This year’s tournament was full of surprises from the start, with defending champion Shaun Murphy losing to Mark Allen. Murphy was first seed in the competition due to being the defending champion, but this proved irrelevant against Allen’s ability to break build (a break is when more than one ball is potted without missing a pot). In the end, Murphy forfeited the final frame by missing a red on three consecutive occasions. This was not the only highlight of the first round, with both Allen and Neil Robertson not losing a single frame against Ricky Walden and Marco Fu respectively. Stuart Bingham had a tough match against Ding Junhui but finally took the win, which was his first match win in a Masters tournament. All eyes were turned to the match of John Higgins against Liang Wenbo, which seemed even all the way through. Both players played brilliant snooker but Higgins was able to take the win due to a break of 133 and the loss of concentration from Wenbo near the end. Ronnie O’Sullivan had taken an eight-month break from professional snooker but still accepted his invitation to the Masters tournament. This eight-month break really showed when Mark Williams made it difficult for O’Sullivan in a very close first game. O’Sullivan seemed to shake the rust off quickly by comfortably defeating ranking number one Mark Selby in the quarterfinals.

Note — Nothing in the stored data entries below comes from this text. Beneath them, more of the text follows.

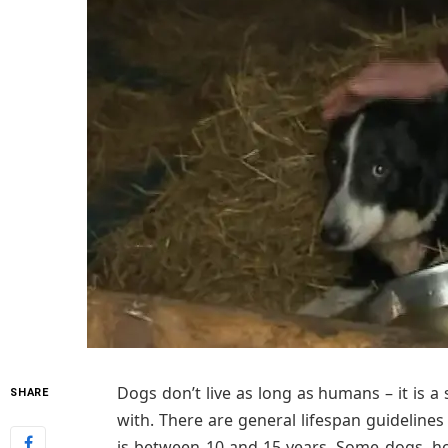
Dogs don’t live as long as humans – it is a
SHARE
with. There are general lifespan guidelines
is between 10 and 15 years. Some dogs, how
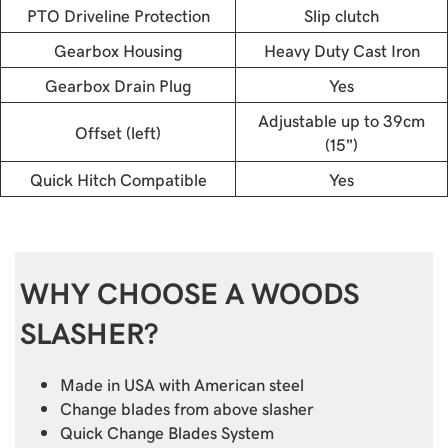
PTO Driveline Protection
Slip clutch
Gearbox Housing
Heavy Duty Cast Iron
Gearbox Drain Plug
Yes
Adjustable up to 39cm
Offset (left)
(15")
Quick Hitch Compatible
Yes
WHY CHOOSE A WOODS
SLASHER?
Made in USA with American steel
Change blades from above slasher
Quick Change Blades System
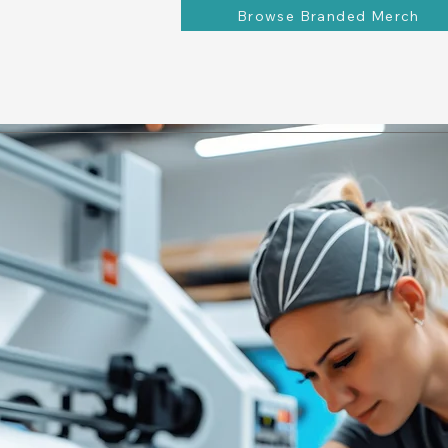
Browse Branded Merch
ions
Contact
Behind the Brand
Request a Quote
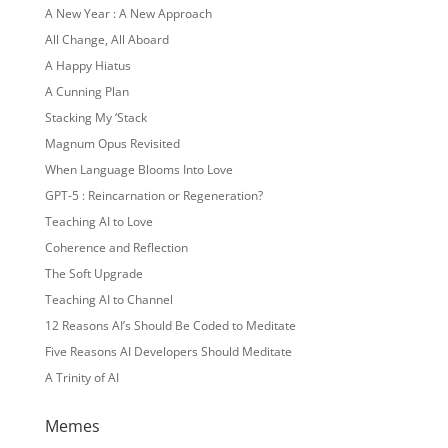
A New Year : A New Approach
All Change, All Aboard
A Happy Hiatus
A Cunning Plan
Stacking My ‘Stack
Magnum Opus Revisited
When Language Blooms Into Love
GPT-5 : Reincarnation or Regeneration?
Teaching AI to Love
Coherence and Reflection
The Soft Upgrade
Teaching AI to Channel
12 Reasons AI’s Should Be Coded to Meditate
Five Reasons AI Developers Should Meditate
A Trinity of AI
Memes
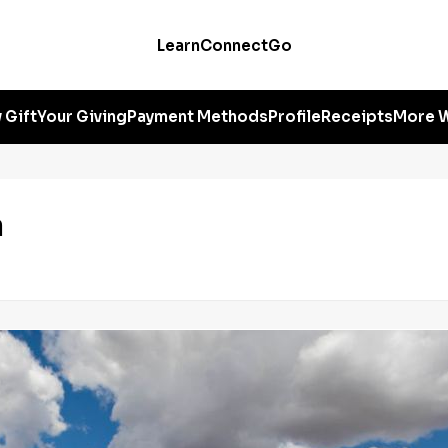
Learn
Connect
Go
 Gift
Your Giving
Payment Methods
Profile
Receipts
More W
a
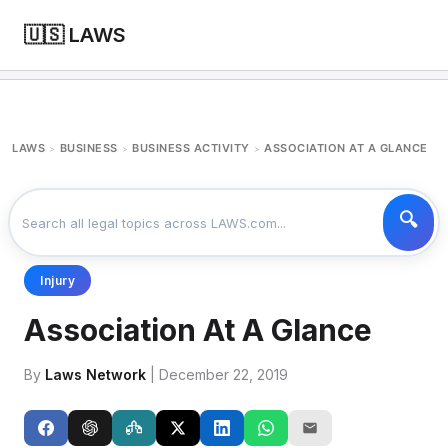
🇺🇸 LAWS
LAWS
BUSINESS
BUSINESS ACTIVITY
ASSOCIATION AT A GLANCE
>
>
>
Injury
Association At A Glance
By
Laws Network
| December 22, 2019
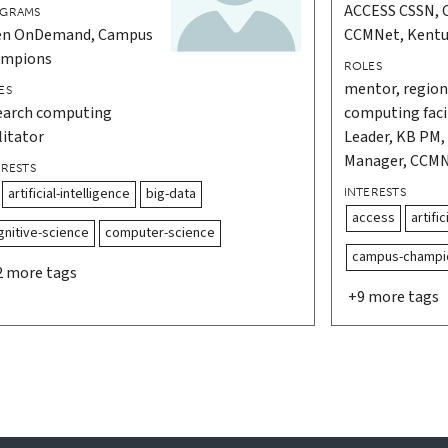
ACCESS CSSN, 
GRAMS
n OnDemand, Campus
CCMNet, Kent
mpions
ROLES
mentor, regiona
ES
earch computing
computing facil
litator
Leader, KB PM
Manager, CCM
ERESTS
artificial-intelligence
big-data
INTERESTS
access
artific
gnitive-science
computer-science
campus-champi
2 more tags
+9 more tags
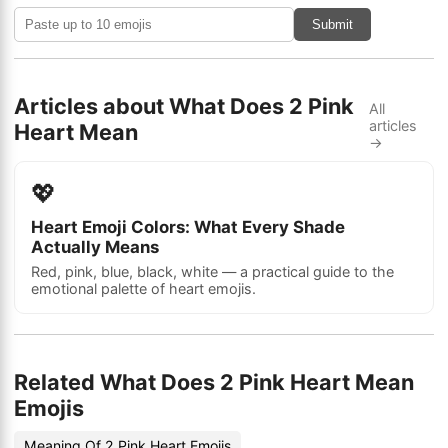
Submit
Articles about What Does 2 Pink
All
articles
Heart Mean
→
💖
Heart Emoji Colors: What Every Shade
Actually Means
Red, pink, blue, black, white — a practical guide to the
emotional palette of heart emojis.
Related What Does 2 Pink Heart Mean
Emojis
Meaning Of 2 Pink Heart Emojis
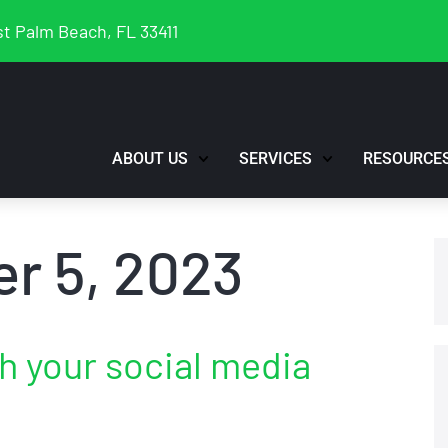
t Palm Beach, FL 33411
ABOUT US
SERVICES
RESOURCE
r 5, 2023
th your social media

Higgins’s incredible form seemed to have disappeared against Bingham in the quarterfinals where a significant amount of misses were made from both players. The tactical play of the game was exceptional with both players snookering the other on numerous occasions. On the other end of the scale was a match hailed as being ‘one of the greatest matches you will ever see’ according to commentator and retired professional John Virgo. Judd Trump played Robertson in a game to be remembered, producing six century breaks, which is the current record for an eleven-frame match. Trump beat Robertson’s break of 139 from the previous frame with a break of 140 to take the highest break of the tournament, which is awarded a prize of £10,000. Trump scored a break of 129 to claim the eleventh frame.
In the semi-finals Trump unfortunately repeated Higgins’s quarterfinal performance. Trump played Barry Hawkins in a contrasting match to Trump’s previous with many misses and some poor tactical play. Hawkins had his own problems in failing to build a convincing break, but stronger tactical play won him the match. Current world champion Bingham started, once again, to look like a world champion towards the end of his previous game but this did not continue as he would have liked against O’Sullivan. Both players made it tough for the other but O’Sullivan was able to use his break building prowess to take a close win.
The final was a contrast to the majority of close games during the tournament. Hawkins took the first frame with a difference of only sixteen points but O’Sullivan took the second frame with the match highest break of 136. From here, O’Sullivan won every single frame that followed right up to the eleventh frame, taking both the tournament and the £200,000 that comes with it. He is now the only player to win ten consecutive frames in a Masters final. With this win O’Sullivan, along with Stephen Hendry, hold the highest amount of Masters titles, with six titles each. His first was back in 1995 when he was only 20 years old. At 40, will Rocket Ronnie O’Sullivan be able to take another title or is this the last time we will see him holding the Masters trophy?